Tuesday, July 10, 2007

Crackle Samples for Jacket

I have been trying to get things pulled together before I leave this Friday morning for a mini-vacation in Washington D.C. I want to have stuff organized well enough so it is easy to pick up and work on the crackle jacket designing when I get back. Actually, I would like to have all the preparations finished so that all I have left to do is to order the yarns I need.

But I will never get that far. I always seem to plan to get farther than I can, finish on an earlier date than is possible. That used to bother me for a long time. Now, unless there is truly a real deadline, it doesn't bother me. I know I get farther than I would have had I not set those goals that turn out to be unattainable.

So I have been going through the written work on the crackle sampling, comparing the tie-ups, treadlings, and colors with the actual woven samples. My dilemma (as always) is how to organize the stuff. I want the information to be useful in the future. That means, each sample needs to be associated with the tie-up, treadling and color information.

At first glance, it seems like the best way would be to cut the samples apart and attach to each of them the necessary information. But the necessary information is often quite long, extending at times to 3/4 of a page. OK, so then I could put each sample, with its paperwork, in a see-through plastic envelope that goes in a ring binder. This seems unnecessarily bulky and perhaps not even really useful.

Another thing I could do is to keep the samples intact and the paperwork in one piece. I like this idea best because sometimes it is really helpful to compare samples. And seeing them all together sets of different kinds of thinking about them.

OF course, I could play with the individual samples like puzzles, but then I would have to have an easy way to keep the paperwork with them. It could be difficult with some of them to identify them correctly because the differences can be fairly subtle.

So I really am coming down to the notion of keeping the samples in one piece and the written work in one piece and finding some convenient way to store them. The trick, of course, in storing them, is not to bury them so that out-of-sight becomes out-of-mind. So far what I have done is simply to put all the written materials in a file folder. Then I put the file folder in my filing cabinet. Out of sight..........

Then I have to put the woven samples some place else; they do not fit in the file folder. I have some in a box, but right now my tendency is to hang the ones with possibilities on a towel rack so they are always fairly visible. And I can easily pull off what I want to get a better look at. This may not be a pretty sight, but it does work.

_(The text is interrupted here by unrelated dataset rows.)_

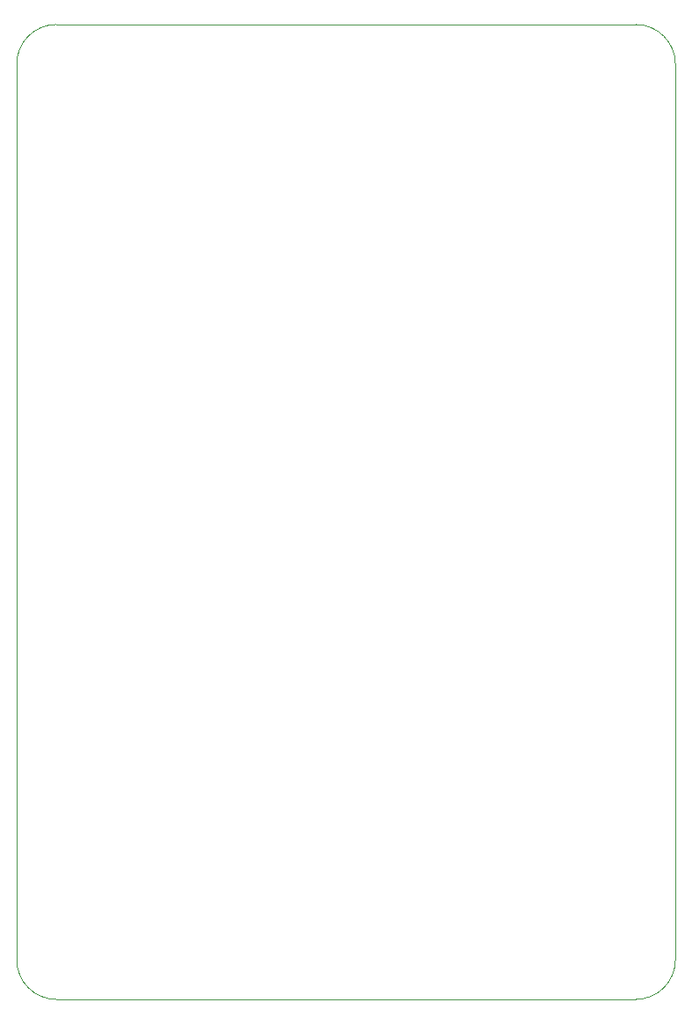
<source format=gbr>
G04 #@! TF.GenerationSoftware,KiCad,Pcbnew,(5.1.5)-3*
G04 #@! TF.CreationDate,2020-03-17T22:17:31+01:00*
G04 #@! TF.ProjectId,SmootherBoard,536d6f6f-7468-4657-9242-6f6172642e6b,rev?*
G04 #@! TF.SameCoordinates,Original*
G04 #@! TF.FileFunction,Profile,NP*
%FSLAX46Y46*%
G04 Gerber Fmt 4.6, Leading zero omitted, Abs format (unit mm)*
G04 Created by KiCad (PCBNEW (5.1.5)-3) date 2020-03-17 22:17:31*
%MOMM*%
%LPD*%
G04 APERTURE LIST*
%ADD10C,0.050000*%
G04 APERTURE END LIST*
D10*
X173990000Y-151130000D02*
X229870000Y-151130000D01*
X229870000Y-57150000D02*
G75*
G02X233680000Y-60960000I0J-3810000D01*
G01*
X233680000Y-147320000D02*
X233680000Y-60960000D01*
X173990000Y-57150000D02*
X229870000Y-57150000D01*
X170180000Y-60960000D02*
G75*
G02X173990000Y-57150000I3810000J0D01*
G01*
X233680000Y-147320000D02*
G75*
G02X229870000Y-151130000I-3810000J0D01*
G01*
X173990000Y-151130000D02*
G75*
G02X170180000Y-147320000I0J3810000D01*
G01*
X170180000Y-60960000D02*
X170180000Y-147320000D01*
M02*

</source>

Filing stuff has been an issue for each of my more creative problems. I have not solved it.l I don't know when, or even if, I will solve it. I keep hoping.


Leigh said...

Why is it that the creative process always seems to be at odds withthe organizational process? I have the same questions and struggles over organizing my samples. The ones for the lace weaves workshop were cut apart to go with the notes. The ones for the S&W workshop are in long strips. I don't know which is better! Then I have 2 or 3 big boxes full of woven items, yardage, and samples. *sigh*

I love the crackle samples! Are they all examples of "4 shaft"?

Valerie said...

Those are fairly large samples of beautiful fabric. It would be a shame not to put them to some purpose. Why not save a swatch then make some of them into envelope style evening bags, or insets into garments with commercial fabrics (silks or high quality wool gabardin)?

Do you have a page where you fill in the blanks to keep weaving records? Over the years, I've used the HGA pages that are included w/ the learning exchanges. Then when I acquired weaving software, those became my base recording pages. I mount a serged sample (say one or two repeats) of the fabric on a piece of card stock and keep it with the computer printed sheet in large binders...the kind that D ring to manage the bulk.

Early on, I kept my records chronologically. Now I keep them grouped by class of weave.

In the tapestry workshop I just took, Ann had us mount our samples onto mat board w/ sticky back velcro. Then you can hang or prop the mat board in your studio to let the learning sink in. I think you're on the right track to want to keep them in view for awhile.